• **Instructions for the task**
Count the lines below that contain the word "highest". Reply with the number only.

Data taken from a collection:
------------------------------------
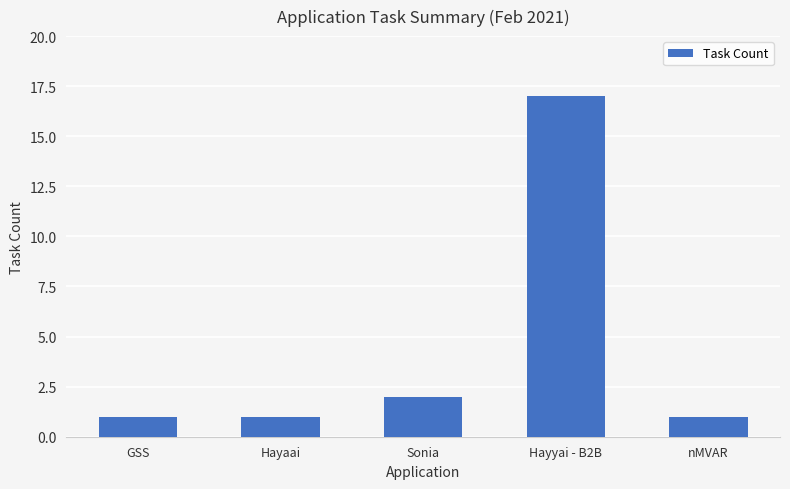

Reading right to left, list all the values displayed in this chart.

1	17	2	1	1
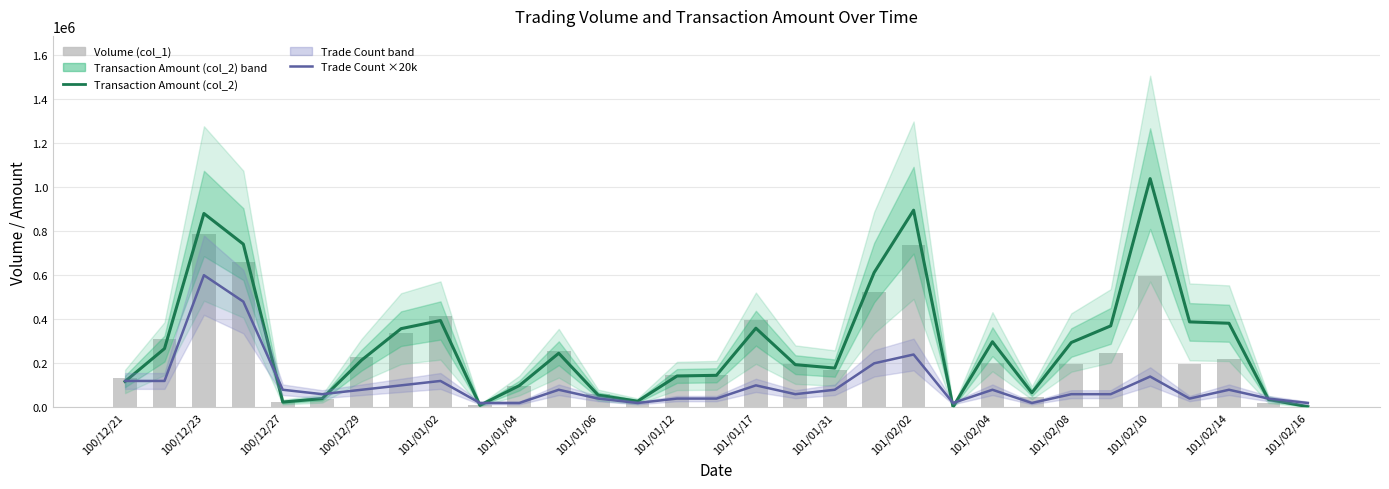

Rank the series by their average value, from lowest to highest.

Trade Count (col_8) ×20k, Volume (col_1), Transaction Amount (col_2)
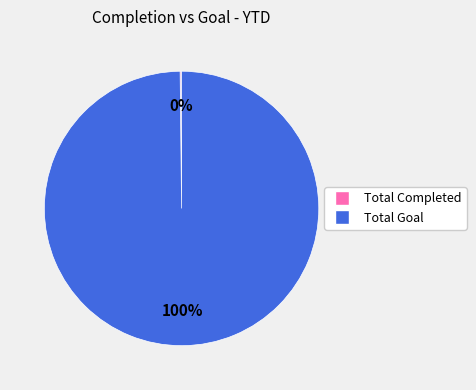

Which category has the biggest portion of the pie?

Total Goal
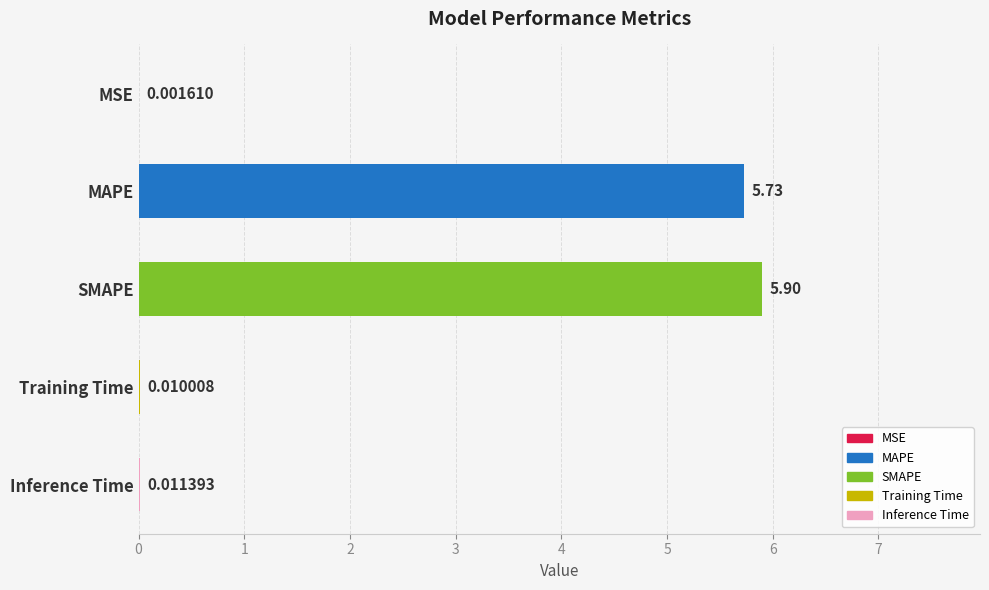

Which category has the highest value across all series?

SMAPE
------------------------------------
• **Answer section**
2